Put the lines of the material, starting at the line that contains "Вібромасажер DOXY Number 3 це зменшена верcія" and ending at the line that contains "Особливості DOXY NUMBER", into a Markdown table with a Row column holding the row number and a Line column holding the text of each line, leaving out any blank lines.

----------------------------------------

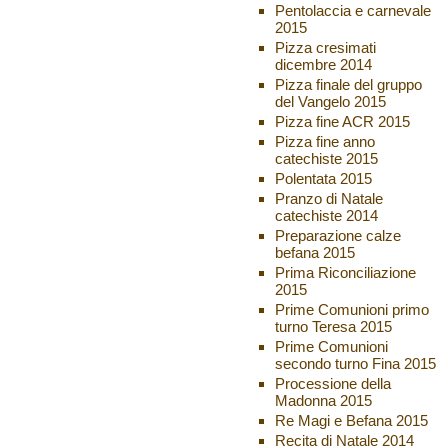
Pentolaccia e carnevale
2015
Pizza cresimati
dicembre 2014
Pizza finale del gruppo
del Vangelo 2015
Pizza fine ACR 2015
Pizza fine anno
catechiste 2015
Polentata 2015
Pranzo di Natale
catechiste 2014
Preparazione calze
befana 2015
Prima Riconciliazione
2015
Prime Comunioni primo
turno Teresa 2015
Prime Comunioni
secondo turno Fina 2015
Processione della
Madonna 2015
Re Magi e Befana 2015
Recita di Natale 2014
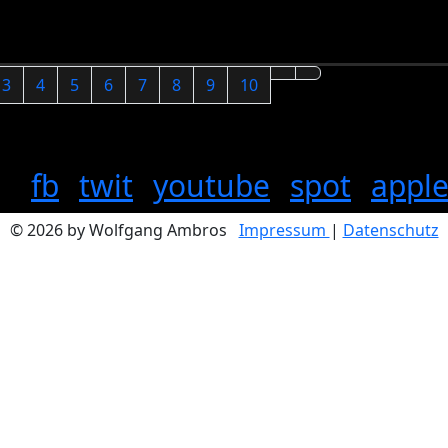
3
4
5
6
7
8
9
10
fb
twit
youtube
spot
appl
© 2026 by Wolfgang Ambros
Impressum
|
Datenschutz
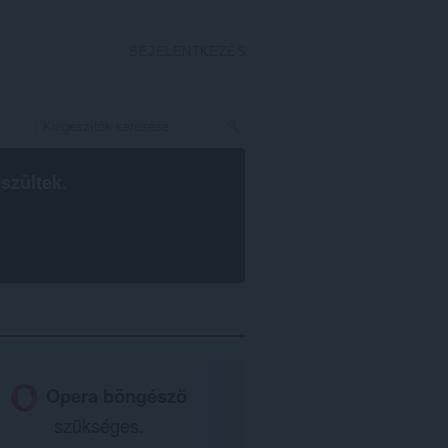
BEJELENTKEZÉS
szültek.
Opera böngésző
szükséges.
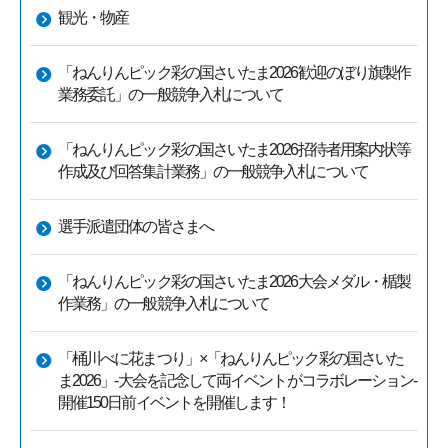
観光・物産
「ねんりんピック彩の国さいたま2026歓迎のぼり旗製作
業務委託」の一般競争入札について
「ねんりんピック彩の国さいたま2026招待者用案内状等
作成及び回答集計業務」の一般競争入札について
選手派遣団体の皆さまへ
「ねんりんピック彩の国さいたま2026大会メダル・楯製
作業務」の一般競争入札について
「桶川べに花まつり」×「ねんりんピック彩の国さいた
ま2026」-大会を記念して両イベントがコラボレーション-
開催150日前イベントを開催します！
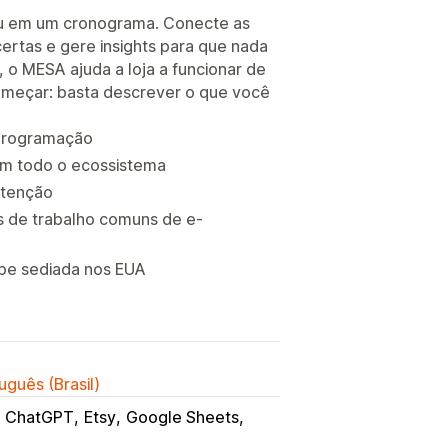
u em um cronograma. Conecte as
ertas e gere insights para que nada
o MESA ajuda a loja a funcionar de
começar: basta descrever o que você
 programação
em todo o ecossistema
atenção
 de trabalho comuns de e-
ipe sediada nos EUA
uguês (Brasil)
ChatGPT
Etsy
Google Sheets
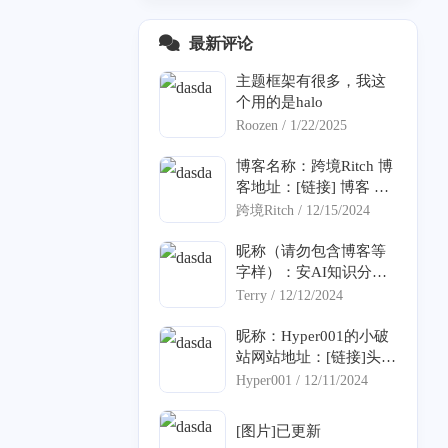
最新评论
主题框架有很多，我这
个用的是halo
Roozen /
1/22/2025
博客名称：跨境Ritch 博
客地址：[链接] 博客 Lo
go：[链接] 博客简介：
跨境Ritch /
12/15/2024
永远相信美好的事情即
将发生。 博客rss地址：
昵称（请勿包含博客等
[链接]
字样）：安AI知识分享
网站地址（要求博客地
Terry /
12/12/2024
址，请勿提交个人主
页）：[链接]头像图片ur
昵称：Hyper001的小破
l（请提供尽可能清晰的
站网站地址：[链接]头像
图片，我会上传到我自
图片url：[链接]描述：
3
1
2
1
2
1
Hyper001 /
12/11/2024
音乐
主题
架构
Halo
Redis
其他
己的图床）：[链接]描
大自然的搬运工
述：AI技术分享！
5
3
15
4
19
必学工具
Spring
Java
Shell
后端
[图片]已更新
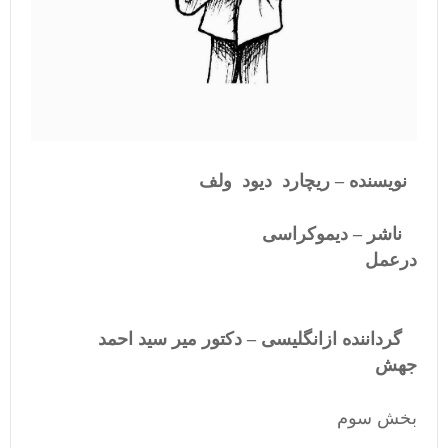
نویسنده – ریچارد دیود ولف
ناشر – دیموکراسی
درعمل
گرداننده ازانگلیسی – دکتور میر سید احمد
جهش
بخش سوم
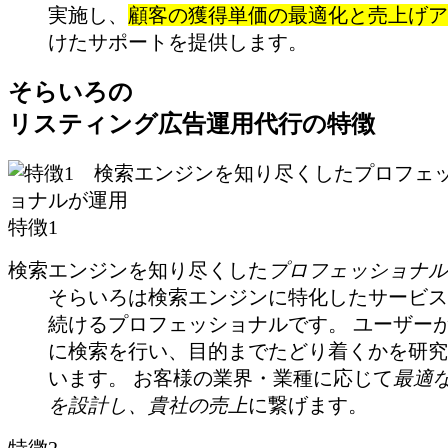
実施し、
顧客の獲得単価の最適化と売上げア
けたサポートを提供します。
そらいろの
リスティング広告運用代行の特徴
特徴1
検索エンジンを知り尽くした
プロフェッショナル
そらいろは検索エンジンに特化したサービス
続けるプロフェッショナルです。 ユーザー
に検索を行い、目的までたどり着くかを研究
います。 お客様の業界・業種に応じて
最適
を設計し、貴社の売上
に繋げます。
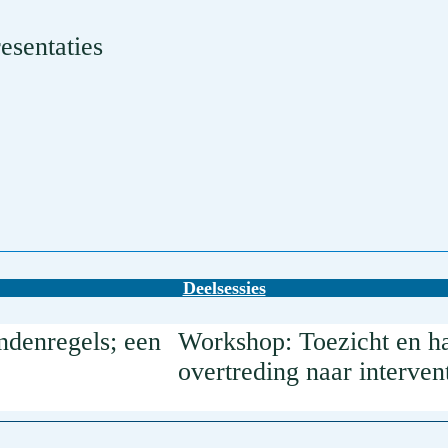
esentaties
Deelsessies
ndenregels; een
Workshop: Toezicht en h
overtreding naar interven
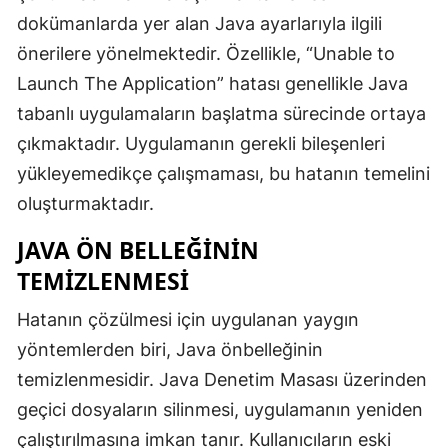
dokümanlarda yer alan Java ayarlarıyla ilgili
önerilere yönelmektedir. Özellikle, “Unable to
Launch The Application” hatası genellikle Java
tabanlı uygulamaların başlatma sürecinde ortaya
çıkmaktadır. Uygulamanın gerekli bileşenleri
yükleyemedikçe çalışmaması, bu hatanın temelini
oluşturmaktadır.
JAVA ÖN BELLEĞININ
TEMIZLENMESI
Hatanın çözülmesi için uygulanan yaygın
yöntemlerden biri, Java önbelleğinin
temizlenmesidir. Java Denetim Masası üzerinden
geçici dosyaların silinmesi, uygulamanın yeniden
çalıştırılmasına imkan tanır. Kullanıcıların eski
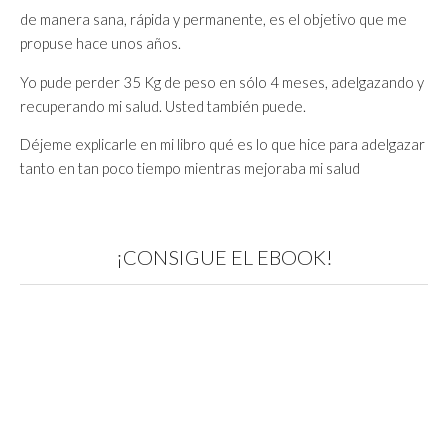
de manera sana, rápida y permanente, es el objetivo que me
propuse hace unos años.
Yo pude perder 35 Kg de peso en sólo 4 meses, adelgazando y
recuperando mi salud. Usted también puede.
Déjeme explicarle en mi libro qué es lo que hice para adelgazar
tanto en tan poco tiempo mientras mejoraba mi salud
¡CONSIGUE EL EBOOK!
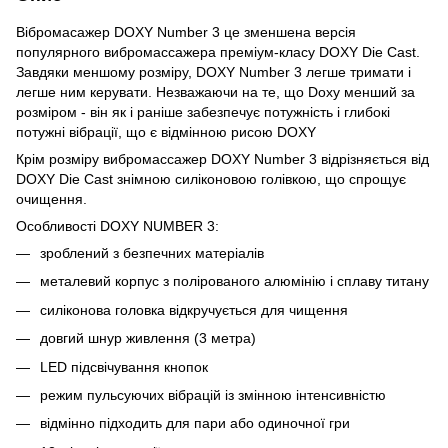
Вібромасажер DOXY Number 3 це зменшена верcія
популярного вибромассажера преміум-класу DOXY Die Cast.
Завдяки меншому розміру, DOXY Number 3 легше тримати і
легше ним керувати. Незважаючи на те, що Doxy менший за
розміром - він як і раніше забезпечує потужність і глибокі
потужні вібрації, що є відмінною рисою DOXY
Крім розміру вибромассажер DOXY Number 3 відрізняється від
DOXY Die Cast знімною силіконовою голівкою, що спрощує
очищення.
Особливості DOXY NUMBER 3:
зроблений з безпечних матеріалів
металевий корпус з полірованого алюмінію і сплаву титану
силіконова головка відкручується для чищення
довгий шнур живлення (3 метра)
LED підсвічування кнопок
режим пульсуючих вібрацій із змінною інтенсивністю
відмінно підходить для пари або одиночної гри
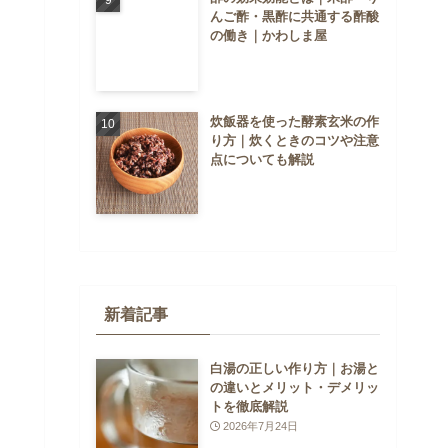
んご酢・黒酢に共通する酢酸
の働き｜かわしま屋
炊飯器を使った酵素玄米の作
り方｜炊くときのコツや注意
点についても解説
新着記事
白湯の正しい作り方｜お湯と
の違いとメリット・デメリッ
トを徹底解説
2026年7月24日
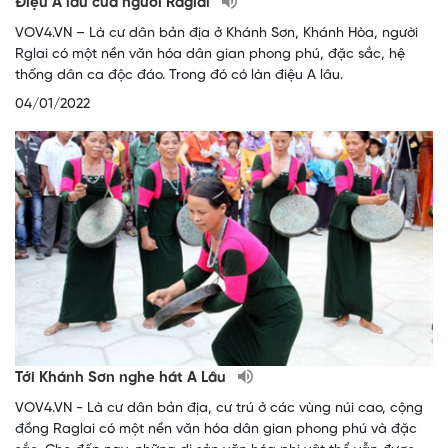
Điệu A lâu của người Raglai
VOV4.VN – Là cư dân bản địa ở Khánh Sơn, Khánh Hòa, người
Rglai có một nền văn hóa dân gian phong phú, đặc sắc, hệ
thống dân ca độc đáo. Trong đó có làn điệu A lâu.
04/01/2022
Tới Khánh Sơn nghe hát A Lâu
VOV4.VN - Là cư dân bản địa, cư trú ở các vùng núi cao, cộng
đồng Raglai có một nền văn hóa dân gian phong phú và đặc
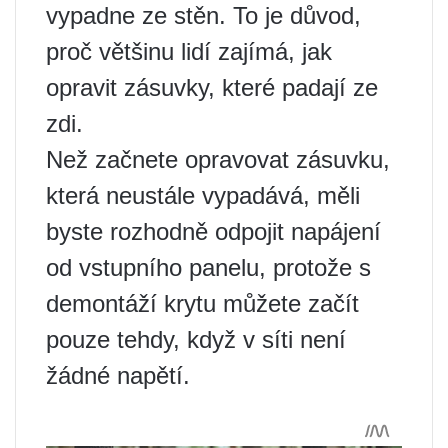
vypadne ze stěn. To je důvod,
proč většinu lidí zajímá, jak
opravit zásuvky, které padají ze
zdi.
Než začnete opravovat zásuvku,
která neustále vypadává, měli
byste rozhodně odpojit napájení
od vstupního panelu, protože s
demontáží krytu můžete začít
pouze tehdy, když v síti není
žádné napětí.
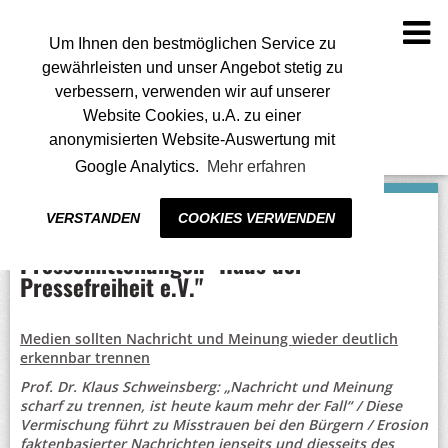
To
na
Um Ihnen den bestmöglichen Service zu
gewährleisten und unser Angebot stetig zu
verbessern, verwenden wir auf unserer
Website Cookies, u.A. zu einer
anonymisierten Website-Auswertung mit
Google Analytics.
Mehr erfahren
VERSTANDEN
COOKIES VERWENDEN
Pressemitteilungen "Haus der
Pressefreiheit e.V."
Medien sollten Nachricht und Meinung wieder deutlich
erkennbar trennen
Prof. Dr. Klaus Schweinsberg: „Nachricht und Meinung
scharf zu trennen, ist heute kaum mehr der Fall“ / Diese
Vermischung führt zu Misstrauen bei den Bürgern / Erosion
faktenbasierter Nachrichten jenseits und diesseits des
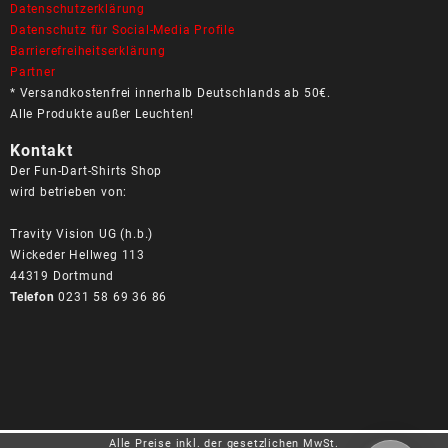
Datenschutzerklärung
Datenschutz für Social-Media Profile
Barrierefreiheitserklärung
Partner
* Versandkostenfrei innerhalb Deutschlands ab 50€.
Alle Produkte außer Leuchten!
Kontakt
Der Fun-Dart-Shirts Shop
wird betrieben von:
Travity Vision UG (h.b.)
Wickeder Hellweg 113
44319 Dortmund
Telefon
0231 58 69 36 86
Alle Preise inkl. der gesetzlichen MwSt.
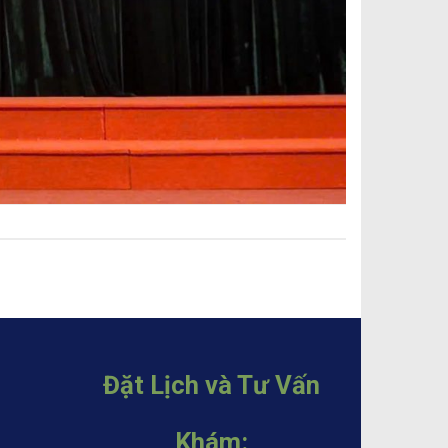
Đặt Lịch và Tư Vấn
Khám:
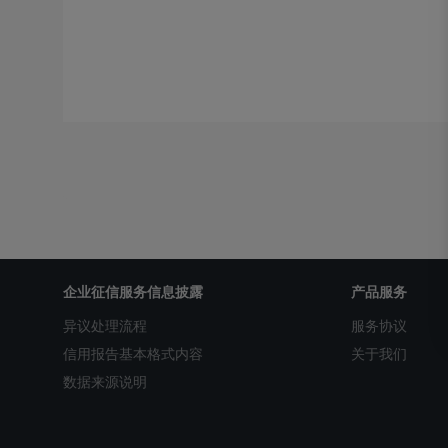
企业征信服务信息披露
产品服务
异议处理流程
服务协议
信用报告基本格式内容
关于我们
数据来源说明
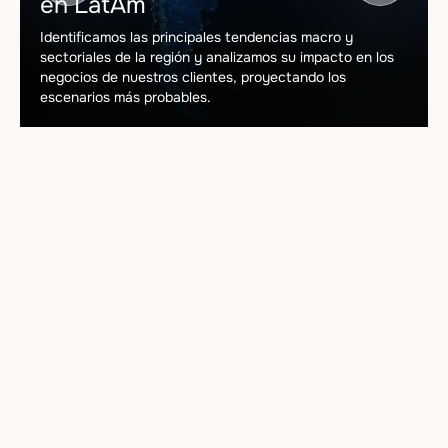
en LatAm
Identificamos las principales tendencias macro y
sectoriales de la región y analizamos su impacto en los
negocios de nuestros clientes, proyectando los
escenarios más probables.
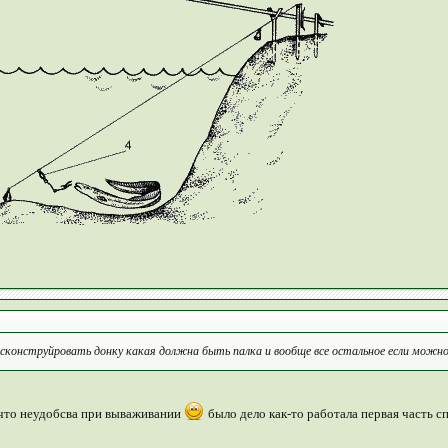
 сконструйровать донку какая должна быть палка и вообще все остальное если можно 
е что неудобсва при вываживании
было дело как-то работала первая часть с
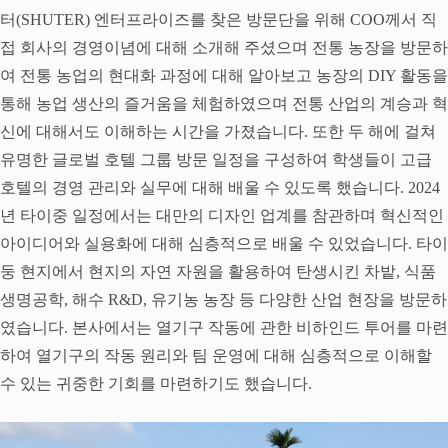
터(SHUTER) 엔터프라이즈를 찾은 방문단을 위해 COO께서 직
접 회사의 경영이념에 대해 소개해 주셨으며 전통 농장을 방문하
여 전통 농업의 현대화 과정에 대해 알아보고 농장의 DIY 활동을
통해 농업 생산의 즐거움을 체험하였으며 전통 산업의 계승과 혁
신에 대해서도 이해하는 시간을 가졌습니다. 또한 두 해에 걸쳐
유명한 글로벌 호텔 그룹 방문 일정을 구성하여 학생들이 고급
호텔의 경영 관리와 실무에 대해 배울 수 있도록 했습니다. 2024
년 타이중 일정에서는 대만의 디자인 업계를 참관하며 혁신적인
아이디어와 실용화에 대해 심층적으로 배울 수 있었습니다. 타이
둥 현지에서 현지의 자연 자원을 활용하여 탄생시킨 차밭, 식품
생명공학, 해수 R&D, 유기농 농장 등 다양한 산업 현장을 방문하
였습니다. 본사에서는 열기구 작동에 관한 비하인드 투어를 마련
하여 열기구의 작동 원리와 팀 운영에 대해 심층적으로 이해할
수 있는 귀중한 기회를 마련하기도 했습니다.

----------------------------------------

• _Answer_:
| Row | Line |
|---|---|
| 1 | Вібромасажер DOXY Number 3 це зменшена верcія |
| 2 | популярного вибромассажера преміум-класу DOXY Die Cast. |
| 3 | Завдяки меншому розміру, DOXY Number 3 легше тримати і |
| 4 | легше ним керувати. Незважаючи на те, що Doxy менший за |
| 5 | розміром - він як і раніше забезпечує потужність і глибокі |
| 6 | потужні вібрації, що є відмінною рисою DOXY |
| 7 | Крім розміру вибромассажер DOXY Number 3 відрізняється від |
| 8 | DOXY Die Cast знімною силіконовою голівкою, що спрощує |
| 9 | очищення. |
| 10 | Особливості DOXY NUMBER 3: |